Make a verbatim duplicate of all the rows below, changing nothing.

[Chart-based quiz items]
# # # # #

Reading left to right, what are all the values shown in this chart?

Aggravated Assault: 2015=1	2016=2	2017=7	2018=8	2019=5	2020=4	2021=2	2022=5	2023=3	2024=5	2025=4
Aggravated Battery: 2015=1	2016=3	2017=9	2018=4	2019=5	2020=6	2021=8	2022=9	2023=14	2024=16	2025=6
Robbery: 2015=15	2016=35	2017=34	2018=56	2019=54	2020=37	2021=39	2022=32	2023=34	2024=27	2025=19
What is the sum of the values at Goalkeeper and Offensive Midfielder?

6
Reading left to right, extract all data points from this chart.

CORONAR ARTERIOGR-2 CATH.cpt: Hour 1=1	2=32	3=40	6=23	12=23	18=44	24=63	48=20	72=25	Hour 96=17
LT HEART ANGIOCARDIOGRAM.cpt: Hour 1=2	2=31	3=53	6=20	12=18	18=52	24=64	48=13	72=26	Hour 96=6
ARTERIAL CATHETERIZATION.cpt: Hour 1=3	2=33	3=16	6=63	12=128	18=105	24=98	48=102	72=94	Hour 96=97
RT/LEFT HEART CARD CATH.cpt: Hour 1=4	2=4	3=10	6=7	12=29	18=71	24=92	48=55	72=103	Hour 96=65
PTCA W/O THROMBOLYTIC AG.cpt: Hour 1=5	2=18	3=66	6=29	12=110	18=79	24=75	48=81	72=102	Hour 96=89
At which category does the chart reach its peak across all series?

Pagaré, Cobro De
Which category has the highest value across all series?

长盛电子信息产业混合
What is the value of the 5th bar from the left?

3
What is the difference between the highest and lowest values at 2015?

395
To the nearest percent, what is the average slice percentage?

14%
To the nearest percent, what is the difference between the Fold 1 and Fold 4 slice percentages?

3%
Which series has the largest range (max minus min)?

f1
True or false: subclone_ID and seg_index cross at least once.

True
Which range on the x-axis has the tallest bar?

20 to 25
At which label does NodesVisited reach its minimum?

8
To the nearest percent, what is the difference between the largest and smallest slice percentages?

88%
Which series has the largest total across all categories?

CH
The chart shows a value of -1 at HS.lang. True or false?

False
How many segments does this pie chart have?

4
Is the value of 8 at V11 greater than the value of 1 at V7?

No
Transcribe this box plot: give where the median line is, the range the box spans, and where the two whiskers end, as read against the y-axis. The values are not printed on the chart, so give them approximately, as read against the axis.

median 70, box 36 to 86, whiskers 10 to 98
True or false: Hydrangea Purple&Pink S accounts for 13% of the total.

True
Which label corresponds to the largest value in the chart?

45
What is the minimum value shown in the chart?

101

# # # # #

__ANSWER SECTION__:
Reading left to right, what are all the values shown in this chart?

Aggravated Assault: 2015=1	2016=2	2017=7	2018=8	2019=5	2020=4	2021=2	2022=5	2023=3	2024=5	2025=4
Aggravated Battery: 2015=1	2016=3	2017=9	2018=4	2019=5	2020=6	2021=8	2022=9	2023=14	2024=16	2025=6
Robbery: 2015=15	2016=35	2017=34	2018=56	2019=54	2020=37	2021=39	2022=32	2023=34	2024=27	2025=19
What is the sum of the values at Goalkeeper and Offensive Midfielder?

6
Reading left to right, extract all data points from this chart.

CORONAR ARTERIOGR-2 CATH.cpt: Hour 1=1	2=32	3=40	6=23	12=23	18=44	24=63	48=20	72=25	Hour 96=17
LT HEART ANGIOCARDIOGRAM.cpt: Hour 1=2	2=31	3=53	6=20	12=18	18=52	24=64	48=13	72=26	Hour 96=6
ARTERIAL CATHETERIZATION.cpt: Hour 1=3	2=33	3=16	6=63	12=128	18=105	24=98	48=102	72=94	Hour 96=97
RT/LEFT HEART CARD CATH.cpt: Hour 1=4	2=4	3=10	6=7	12=29	18=71	24=92	48=55	72=103	Hour 96=65
PTCA W/O THROMBOLYTIC AG.cpt: Hour 1=5	2=18	3=66	6=29	12=110	18=79	24=75	48=81	72=102	Hour 96=89
At which category does the chart reach its peak across all series?

Pagaré, Cobro De
Which category has the highest value across all series?

长盛电子信息产业混合
What is the value of the 5th bar from the left?

3
What is the difference between the highest and lowest values at 2015?

395
To the nearest percent, what is the average slice percentage?

14%
To the nearest percent, what is the difference between the Fold 1 and Fold 4 slice percentages?

3%
Which series has the largest range (max minus min)?

f1
True or false: subclone_ID and seg_index cross at least once.

True
Which range on the x-axis has the tallest bar?

20 to 25
At which label does NodesVisited reach its minimum?

8
To the nearest percent, what is the difference between the largest and smallest slice percentages?

88%
Which series has the largest total across all categories?

CH
The chart shows a value of -1 at HS.lang. True or false?

False
How many segments does this pie chart have?

4
Is the value of 8 at V11 greater than the value of 1 at V7?

No
Transcribe this box plot: give where the median line is, the range the box spans, and where the two whiskers end, as read against the y-axis. The values are not printed on the chart, so give them approximately, as read against the axis.

median 70, box 36 to 86, whiskers 10 to 98
True or false: Hydrangea Purple&Pink S accounts for 13% of the total.

True
Which label corresponds to the largest value in the chart?

45
What is the minimum value shown in the chart?

101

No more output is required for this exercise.